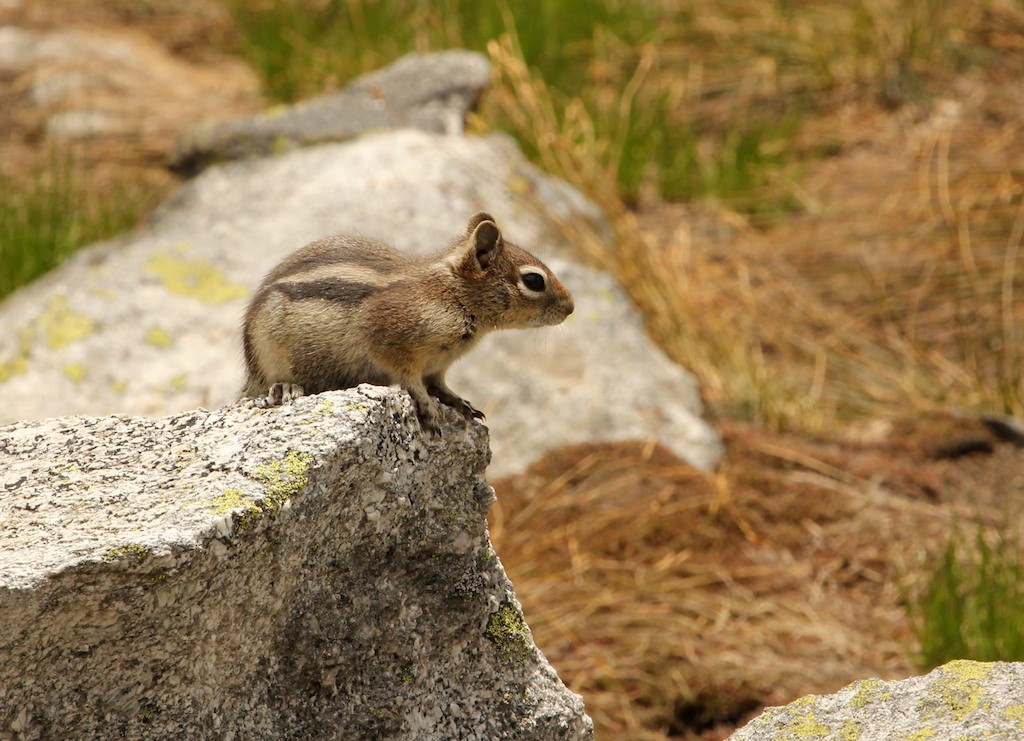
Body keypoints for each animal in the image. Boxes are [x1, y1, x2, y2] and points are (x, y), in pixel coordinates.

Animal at [240, 210, 577, 431]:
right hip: (270, 355)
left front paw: (457, 401)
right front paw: (427, 407)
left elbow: (438, 383)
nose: (571, 308)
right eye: (534, 281)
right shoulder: (387, 336)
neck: (452, 294)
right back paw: (283, 387)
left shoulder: (439, 364)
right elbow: (409, 379)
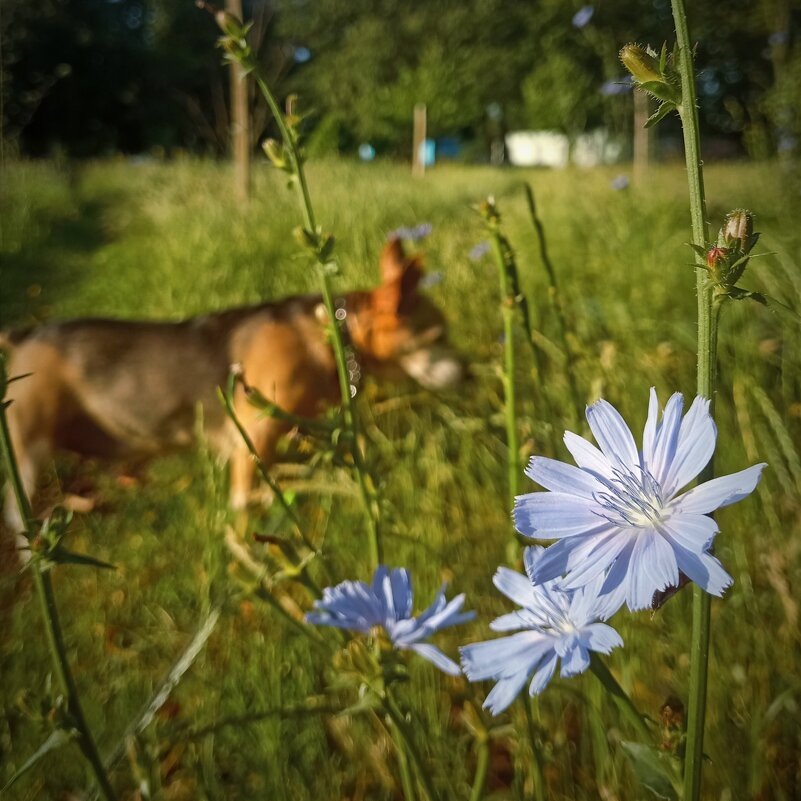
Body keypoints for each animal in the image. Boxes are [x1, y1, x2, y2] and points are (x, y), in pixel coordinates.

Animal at [0, 238, 462, 548]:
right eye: (438, 336)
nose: (469, 374)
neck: (332, 331)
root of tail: (23, 335)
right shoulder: (251, 445)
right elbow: (245, 513)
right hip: (27, 450)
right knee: (14, 512)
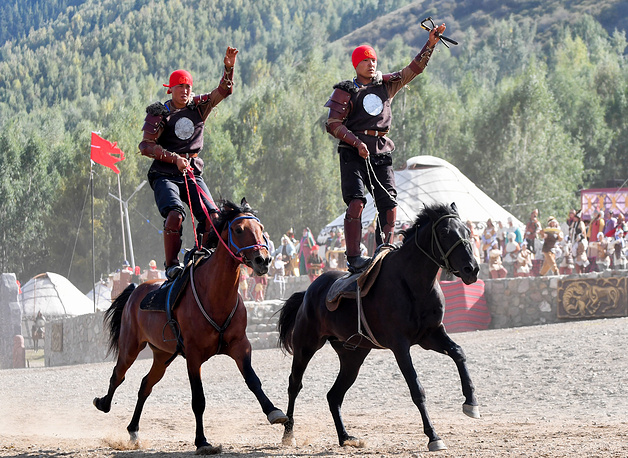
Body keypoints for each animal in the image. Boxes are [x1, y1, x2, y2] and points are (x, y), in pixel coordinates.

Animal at [93, 199, 288, 452]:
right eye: (238, 230)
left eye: (261, 228)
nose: (263, 260)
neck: (215, 295)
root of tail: (136, 289)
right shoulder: (194, 356)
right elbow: (198, 399)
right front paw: (202, 441)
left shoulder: (240, 345)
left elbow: (253, 381)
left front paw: (274, 411)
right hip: (130, 346)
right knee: (118, 374)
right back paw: (103, 403)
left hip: (163, 355)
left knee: (146, 384)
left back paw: (133, 429)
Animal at [278, 203, 480, 450]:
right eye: (444, 232)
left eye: (467, 231)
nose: (472, 269)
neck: (412, 283)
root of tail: (308, 291)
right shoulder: (400, 346)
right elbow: (417, 389)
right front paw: (433, 436)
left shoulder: (431, 335)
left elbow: (458, 353)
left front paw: (471, 402)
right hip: (305, 346)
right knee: (294, 384)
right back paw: (288, 433)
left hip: (352, 357)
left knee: (334, 395)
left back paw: (345, 437)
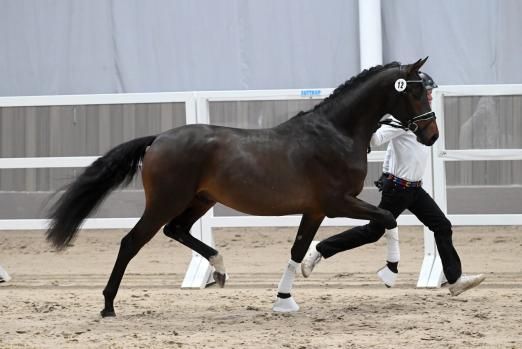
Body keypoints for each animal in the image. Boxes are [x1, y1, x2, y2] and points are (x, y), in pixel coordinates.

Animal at [44, 57, 436, 316]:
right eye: (417, 94)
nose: (431, 135)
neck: (335, 133)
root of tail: (158, 139)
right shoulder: (338, 203)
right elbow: (387, 218)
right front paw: (389, 273)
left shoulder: (315, 210)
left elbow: (299, 250)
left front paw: (284, 300)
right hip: (165, 202)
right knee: (132, 242)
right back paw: (108, 305)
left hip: (199, 200)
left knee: (177, 230)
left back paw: (218, 269)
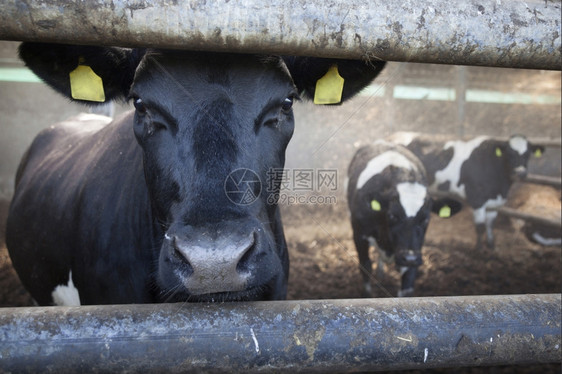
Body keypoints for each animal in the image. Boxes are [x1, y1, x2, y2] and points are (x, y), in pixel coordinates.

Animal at [344, 141, 458, 298]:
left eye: (425, 219)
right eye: (393, 215)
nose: (409, 258)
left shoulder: (414, 250)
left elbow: (407, 285)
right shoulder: (359, 234)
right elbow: (365, 266)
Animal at [390, 133, 544, 250]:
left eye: (528, 154)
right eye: (510, 154)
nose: (521, 173)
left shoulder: (495, 203)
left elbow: (490, 225)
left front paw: (491, 246)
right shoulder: (477, 200)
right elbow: (480, 227)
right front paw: (478, 250)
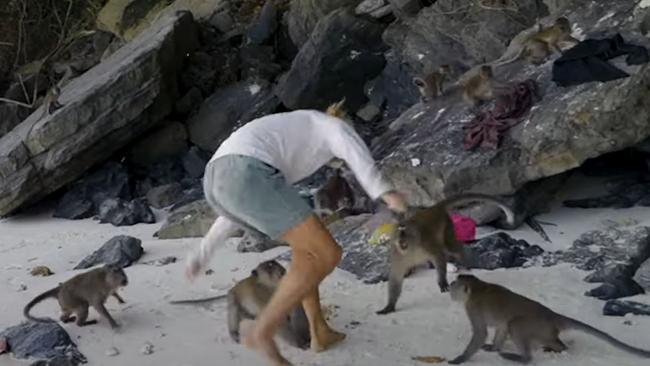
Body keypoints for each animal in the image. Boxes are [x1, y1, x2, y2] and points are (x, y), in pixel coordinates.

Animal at [374, 193, 512, 316]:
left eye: (405, 232)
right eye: (398, 233)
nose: (401, 240)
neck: (410, 250)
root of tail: (433, 209)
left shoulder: (425, 244)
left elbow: (438, 256)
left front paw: (442, 282)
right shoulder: (398, 256)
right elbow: (396, 277)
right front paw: (389, 306)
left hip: (447, 226)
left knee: (450, 246)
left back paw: (463, 258)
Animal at [446, 274, 648, 364]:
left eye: (454, 284)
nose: (448, 287)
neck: (476, 288)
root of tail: (551, 315)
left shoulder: (472, 308)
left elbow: (481, 332)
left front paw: (460, 358)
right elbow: (501, 327)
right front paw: (494, 347)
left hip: (535, 325)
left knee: (515, 324)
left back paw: (525, 358)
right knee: (510, 324)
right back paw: (556, 347)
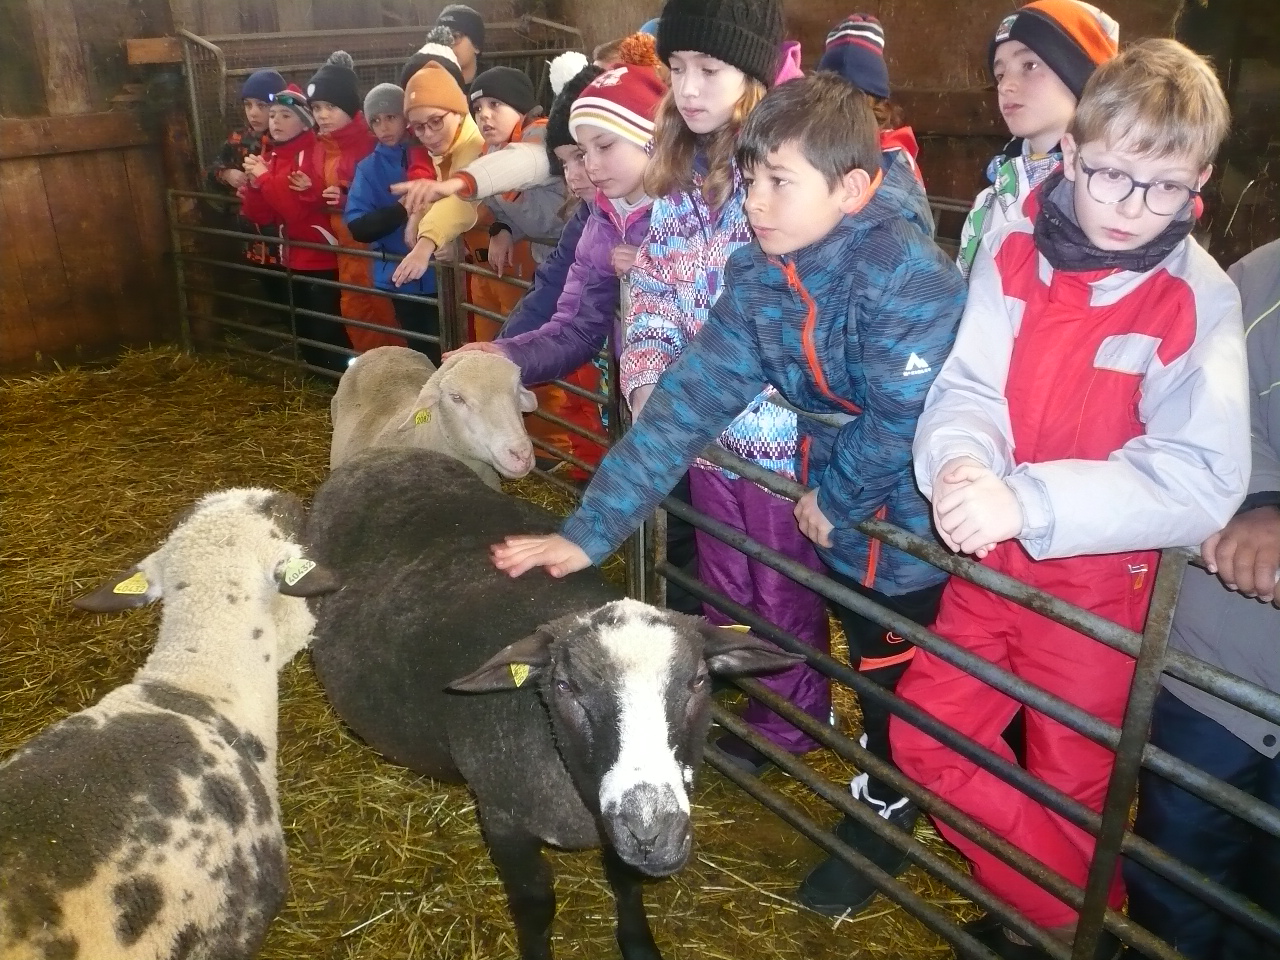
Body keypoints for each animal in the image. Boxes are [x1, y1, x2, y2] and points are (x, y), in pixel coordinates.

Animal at [306, 448, 801, 960]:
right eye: (565, 686)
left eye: (699, 680)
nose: (652, 832)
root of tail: (381, 455)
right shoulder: (502, 820)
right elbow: (535, 906)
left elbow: (626, 883)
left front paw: (638, 943)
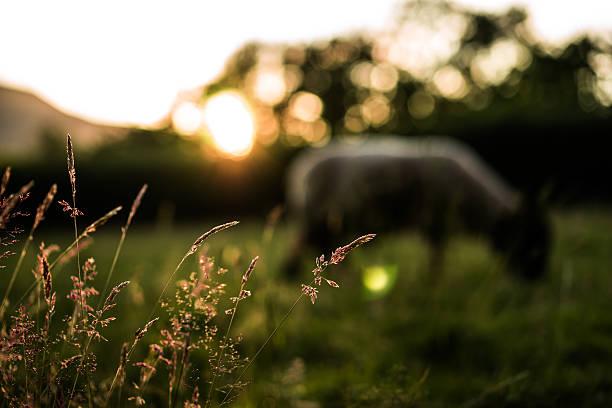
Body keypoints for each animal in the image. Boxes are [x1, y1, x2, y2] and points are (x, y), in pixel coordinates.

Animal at [286, 135, 548, 278]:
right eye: (530, 237)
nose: (537, 278)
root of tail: (303, 166)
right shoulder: (436, 223)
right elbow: (436, 262)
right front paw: (433, 286)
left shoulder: (437, 227)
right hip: (316, 217)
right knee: (305, 247)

Action item: Please copy out from the data above, without any picture, exactly the lines running from the one that holds "left elbow: (458, 353)" through the one that holds "right shoulder: (398, 256)", and nothing beyond them.

Answer to the problem:
left elbow: (458, 353)
left front paw: (471, 402)
right hip: (305, 346)
right knee: (294, 384)
right back paw: (288, 433)
left hip: (352, 357)
left knee: (334, 395)
left back paw: (345, 437)
Body keypoints for each animal in the image. Boxes are [x1, y1, x2, y2] and points are (x, y), in pixel coordinates.

Animal at [44, 57, 436, 316]:
right eye: (417, 94)
nose: (431, 135)
neck: (335, 133)
root of tail: (158, 139)
right shoulder: (338, 203)
right elbow: (387, 218)
right front paw: (389, 273)
left shoulder: (315, 210)
left elbow: (299, 250)
left front paw: (284, 300)
right hip: (165, 202)
right knee: (132, 242)
right back paw: (108, 305)
left hip: (199, 200)
left knee: (177, 230)
left back paw: (218, 269)
Body keypoints for each animal in the image. Boxes are [x1, y1, x2, y2] and points are (x, y), in pixel coordinates.

Animal at [344, 141, 458, 298]:
left eye: (425, 219)
right eye: (393, 215)
nose: (409, 258)
left shoulder: (414, 250)
left elbow: (407, 285)
right shoulder: (359, 234)
right elbow: (365, 266)
Animal at [390, 133, 544, 250]:
left eye: (528, 154)
right eye: (510, 154)
nose: (521, 173)
left shoulder: (495, 203)
left elbow: (490, 225)
left front paw: (491, 246)
right shoulder: (477, 200)
right elbow: (480, 227)
right front paw: (478, 250)
Body keypoints for each animal in the image. Boxes are [x1, y1, x2, y2] and points are (x, y), in pixel coordinates.

Animal at [374, 193, 512, 316]:
left eye: (405, 232)
right eye: (398, 233)
nose: (401, 240)
neck: (410, 250)
root of tail: (433, 209)
left shoulder: (425, 244)
left elbow: (438, 256)
left front paw: (442, 282)
right shoulder: (398, 256)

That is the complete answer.